In the context of the 1990s, there are three writers to whom the phrase “electronic literature, c’est moi” could conceivably apply: Michael Joyce, Stuart Moulthrop, and Shelley Jackson. In particular, afternoon, a story, Victory Garden, and Patchwork Girl were generative works that exerted outsize influence both within and beyond the genre.1 The scale of proliferation that accompanied and followed this period, however, in tandem with the rapid commercialization of the Internet, was something few predicted. Issues of monetization, open access, how to define electronic literature, whether hypertext is dead, and whether print is dead or dying, are only a sampling of debates continuing to play out in the pages of ebr and elsewhere. These numbers will be outdated by the time of publication: 1.6 billion Facebook users navigate a constellation of image and narrative at least once per month; around 40% of humanity has Internet access (in 1995 that number was less than 1%). The growth since has been remarkable, but perhaps more unanticipated is the poignancy involved in the act of looking backward. Not only has our online experience changed, much of the old content is now inaccessible. A quote by N. Katherine Hayles is worth noting in this context: “Books printed on good quality paper can endure for centuries, electronic literature routinely becomes unplayable (and hence unreadable) after a decade or even less.” Indeed, a cursory search of my university’s library, as well as interlibrary loan, turned up four versions of Patchwork Girl: two on 3.5 inch “floppy” disks (1995 and 2000 editions), one on CD (with software from 2000), and one on USB flash drive (2014, though not requestable).2
Not only do advances in hardware and software render certain works of electronic literature irretrievable, but our distance from their origin confers a powerful nostalgia, even to their critical reception. A digital world-weariness, too, has set in. Assertions in the late 1990s that online advertising would never catch on evoke later handwringing over blogging’s rise, which in turn sounds just as quaint as the claim (briefly popular in 2010) that the iPad would never sell with a name so polysemic.

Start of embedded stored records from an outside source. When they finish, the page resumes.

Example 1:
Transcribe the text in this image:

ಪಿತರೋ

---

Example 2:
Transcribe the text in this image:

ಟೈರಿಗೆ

The following essays from 1995 to 2003 inhabit a utopian moment that has since been eclipsed, and a series of moments that continue to be eclipsed with increasing frequency. Central to the moment was the potential, not merely of non-linearity, but of interlinked nodes or “lexias” and the ability to interact with text via new technology. These essays interrogate the larger effects of this technology on narrative in ways that remain relevant today, as well provide a window on a revolutionary time of much excitement and promise. This gathering offers the chance to pair the question “What was that promise?” either with “What have we done?” or “Where to next?” To quote Moulthrop elsewhere in ebr, “These brief notes are offered in place of something longer and more fully considered, for which there will probably never be time.”
1. For evidence of the arc of electronic literature’s
penetration into public consciousness, see Robert Coover’s “The End
of Books” and Laura Miller’s “www.claptrap.com” in The New York
Times in 1993 and 1998, respectively. See also Michael Joyce’s
meditation of less than a decade later: “Paris Again or Prague: Who
Will Save Lit from Com?,” in Othermindedness: The Emergence of
Network Culture (Ann Arbor: University of Michigan Press,
2.For an example of hypertext preservation, see Dene Grigar and Stuart Moulthrop’s Pathfinders project, which documents four important early works: Judy Malloy’s Uncle Roger, John McDaid’s Uncle Buddy’s Phantom Funhouse, Shelley Jackson’s Patchwork Girl, and Bill Bly’s We Descend.